Sujet : Re: vtm: tiling window manager with drag and drop
De : smirzo (at) *nospam* example.com (Salvador Mirzo)
Groupes : comp.miscDate : 14. Mar 2025, 16:20:39
Autres entêtes
Organisation : A noiseless patient Spider
Message-ID : <87o6y3skoo.fsf@example.com>
References : 1 2
candycanearter07 <
candycanearter07@candycanearter07.nomail.afraid>
writes:
Salvador Mirzo <smirzo@example.com> wrote at 00:31 this Sunday (GMT):
Has anyone ever tried this?
>
--8<-------------------------------------------------------->8---
It is a text-based application where the entire user interface is
represented by a mosaic of text cells forming a TUI matrix. The
resulting TUI matrix is just rendered either into its own GUI window or
into a compatible text console.
>
It can wrap any console application and be nested indefinitely, forming
a text-based desktop environment.
--8<-------------------------------------------------------->8---
>
Sources:
https://github.com/directvt/vtm
https://www.youtube.com/watch?v=kofkoxGjFWQ
>
>
It's certainly a cool idea, but I don't see why you wouldn't just go
full terminal (tmux) or full ui (another wm).
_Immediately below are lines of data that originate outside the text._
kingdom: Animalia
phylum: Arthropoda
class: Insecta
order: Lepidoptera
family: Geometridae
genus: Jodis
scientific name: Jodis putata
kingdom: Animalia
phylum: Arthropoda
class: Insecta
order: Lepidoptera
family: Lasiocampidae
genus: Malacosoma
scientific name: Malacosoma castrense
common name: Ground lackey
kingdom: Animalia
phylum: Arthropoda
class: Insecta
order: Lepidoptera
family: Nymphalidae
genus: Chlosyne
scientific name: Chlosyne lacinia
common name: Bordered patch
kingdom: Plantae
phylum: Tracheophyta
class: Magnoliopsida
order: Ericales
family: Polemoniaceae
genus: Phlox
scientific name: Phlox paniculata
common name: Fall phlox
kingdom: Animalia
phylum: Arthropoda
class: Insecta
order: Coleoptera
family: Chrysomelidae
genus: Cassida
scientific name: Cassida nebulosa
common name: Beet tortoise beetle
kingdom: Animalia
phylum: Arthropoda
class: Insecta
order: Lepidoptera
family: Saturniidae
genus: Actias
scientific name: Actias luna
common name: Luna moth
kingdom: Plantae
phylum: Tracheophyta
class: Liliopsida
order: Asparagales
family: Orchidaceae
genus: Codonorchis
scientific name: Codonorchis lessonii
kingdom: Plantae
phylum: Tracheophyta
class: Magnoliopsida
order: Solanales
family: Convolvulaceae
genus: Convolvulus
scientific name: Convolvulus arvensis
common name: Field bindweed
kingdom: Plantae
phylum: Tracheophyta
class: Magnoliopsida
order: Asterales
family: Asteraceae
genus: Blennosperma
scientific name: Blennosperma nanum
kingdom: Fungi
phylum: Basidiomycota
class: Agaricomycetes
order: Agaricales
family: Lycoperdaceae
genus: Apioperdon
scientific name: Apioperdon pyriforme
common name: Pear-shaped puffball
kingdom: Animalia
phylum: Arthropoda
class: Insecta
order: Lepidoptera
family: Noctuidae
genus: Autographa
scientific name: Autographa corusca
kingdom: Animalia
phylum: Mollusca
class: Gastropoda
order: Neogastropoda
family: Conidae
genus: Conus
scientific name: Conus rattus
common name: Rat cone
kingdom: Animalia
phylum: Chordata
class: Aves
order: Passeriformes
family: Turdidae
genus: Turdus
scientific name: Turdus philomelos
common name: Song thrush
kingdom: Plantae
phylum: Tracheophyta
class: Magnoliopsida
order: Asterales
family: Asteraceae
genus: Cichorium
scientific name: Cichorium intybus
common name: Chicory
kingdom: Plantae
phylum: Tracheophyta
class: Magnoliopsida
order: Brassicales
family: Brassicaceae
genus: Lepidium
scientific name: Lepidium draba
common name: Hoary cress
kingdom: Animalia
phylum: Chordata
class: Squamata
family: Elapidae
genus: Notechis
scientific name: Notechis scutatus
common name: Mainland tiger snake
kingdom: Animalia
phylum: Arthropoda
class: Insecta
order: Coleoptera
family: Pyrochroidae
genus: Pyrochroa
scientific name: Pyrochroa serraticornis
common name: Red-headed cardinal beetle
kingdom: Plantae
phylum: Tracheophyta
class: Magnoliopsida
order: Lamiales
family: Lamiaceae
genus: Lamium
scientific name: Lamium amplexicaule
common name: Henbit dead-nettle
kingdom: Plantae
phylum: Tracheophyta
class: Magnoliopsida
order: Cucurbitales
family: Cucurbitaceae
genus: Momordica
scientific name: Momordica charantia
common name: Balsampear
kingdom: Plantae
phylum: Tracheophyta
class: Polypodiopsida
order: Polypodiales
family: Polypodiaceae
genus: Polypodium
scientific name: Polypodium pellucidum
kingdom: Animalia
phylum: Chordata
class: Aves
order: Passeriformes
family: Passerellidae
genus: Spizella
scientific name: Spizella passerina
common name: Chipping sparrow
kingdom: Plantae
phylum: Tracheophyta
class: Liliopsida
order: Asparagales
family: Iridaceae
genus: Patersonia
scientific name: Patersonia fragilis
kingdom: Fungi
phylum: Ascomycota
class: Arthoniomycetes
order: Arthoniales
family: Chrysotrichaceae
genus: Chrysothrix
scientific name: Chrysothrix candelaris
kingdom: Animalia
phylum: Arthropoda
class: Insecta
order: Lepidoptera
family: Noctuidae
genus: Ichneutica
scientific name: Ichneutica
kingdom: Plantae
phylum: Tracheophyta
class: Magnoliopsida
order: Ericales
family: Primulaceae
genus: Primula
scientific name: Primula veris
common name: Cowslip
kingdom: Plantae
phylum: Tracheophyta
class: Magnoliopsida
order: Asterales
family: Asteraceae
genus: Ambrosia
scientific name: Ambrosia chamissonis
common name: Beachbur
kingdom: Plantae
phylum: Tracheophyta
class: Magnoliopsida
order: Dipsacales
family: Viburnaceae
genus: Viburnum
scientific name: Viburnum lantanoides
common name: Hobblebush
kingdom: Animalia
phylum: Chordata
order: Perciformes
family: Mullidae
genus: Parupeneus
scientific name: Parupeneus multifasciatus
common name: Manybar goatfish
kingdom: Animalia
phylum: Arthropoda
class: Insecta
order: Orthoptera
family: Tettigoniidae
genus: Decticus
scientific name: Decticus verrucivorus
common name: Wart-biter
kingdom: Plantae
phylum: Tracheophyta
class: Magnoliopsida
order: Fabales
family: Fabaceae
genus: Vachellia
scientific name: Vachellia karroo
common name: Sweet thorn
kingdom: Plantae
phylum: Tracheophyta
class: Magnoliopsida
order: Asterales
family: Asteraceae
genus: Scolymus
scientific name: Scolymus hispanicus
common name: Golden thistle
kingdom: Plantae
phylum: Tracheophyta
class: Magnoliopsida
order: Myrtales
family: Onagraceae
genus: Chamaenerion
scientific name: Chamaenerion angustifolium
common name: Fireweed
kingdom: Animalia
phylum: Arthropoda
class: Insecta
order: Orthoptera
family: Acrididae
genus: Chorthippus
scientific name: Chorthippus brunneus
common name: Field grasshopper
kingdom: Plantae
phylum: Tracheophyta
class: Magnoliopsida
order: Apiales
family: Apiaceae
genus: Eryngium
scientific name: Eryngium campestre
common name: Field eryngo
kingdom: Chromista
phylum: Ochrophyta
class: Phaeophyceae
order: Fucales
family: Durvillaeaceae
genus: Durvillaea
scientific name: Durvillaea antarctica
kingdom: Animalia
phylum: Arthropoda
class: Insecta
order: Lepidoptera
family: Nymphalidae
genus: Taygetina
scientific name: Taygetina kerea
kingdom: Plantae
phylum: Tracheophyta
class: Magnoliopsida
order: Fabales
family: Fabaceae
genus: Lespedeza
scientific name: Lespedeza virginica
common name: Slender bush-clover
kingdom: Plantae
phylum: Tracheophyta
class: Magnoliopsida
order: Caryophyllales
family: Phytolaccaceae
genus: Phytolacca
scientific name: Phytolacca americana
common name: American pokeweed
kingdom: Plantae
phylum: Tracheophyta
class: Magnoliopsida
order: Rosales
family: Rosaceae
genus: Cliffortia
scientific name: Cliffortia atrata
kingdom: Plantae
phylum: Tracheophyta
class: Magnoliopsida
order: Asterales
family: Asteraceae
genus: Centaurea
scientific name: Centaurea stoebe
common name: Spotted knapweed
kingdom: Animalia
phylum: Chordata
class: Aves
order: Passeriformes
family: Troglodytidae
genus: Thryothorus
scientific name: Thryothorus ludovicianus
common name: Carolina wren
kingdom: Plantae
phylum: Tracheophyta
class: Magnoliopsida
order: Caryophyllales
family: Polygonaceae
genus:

Maybe this would be useful
for SSH sessions, though?
That's close to what I thought. I think we've reached a point where a
lot of good stuff is already done and we don't really need more, even
though people can do amazing stuff.
I'm currently reading an article whose title is ``[t]he computer built
to last 50 years'' by Ploum, dated 2021 February 4Th. (I should post it
here.) The article has this tone---we don't need to replace computers
all the time. Most of that ``need'' is actually just distraction.
We suffer a lot from distraction. If we remove all distraction, what
happens? We get distracted with what we have left---which is probably a
pretty good deal. :)
Even most of our conversations here on USENET would be classified as
distraction. But I don't think we should kill conversation because
thinking is important in work and I do think thinking is kind of a
collective thing.
I've had thoughts of working a lot in offline mode. I could get USENET
messages every Monday, say, and then spend the rest of the week in
USENET offline mode. Just that move is already a time saver because
working in batch mode is /usually/ more efficient.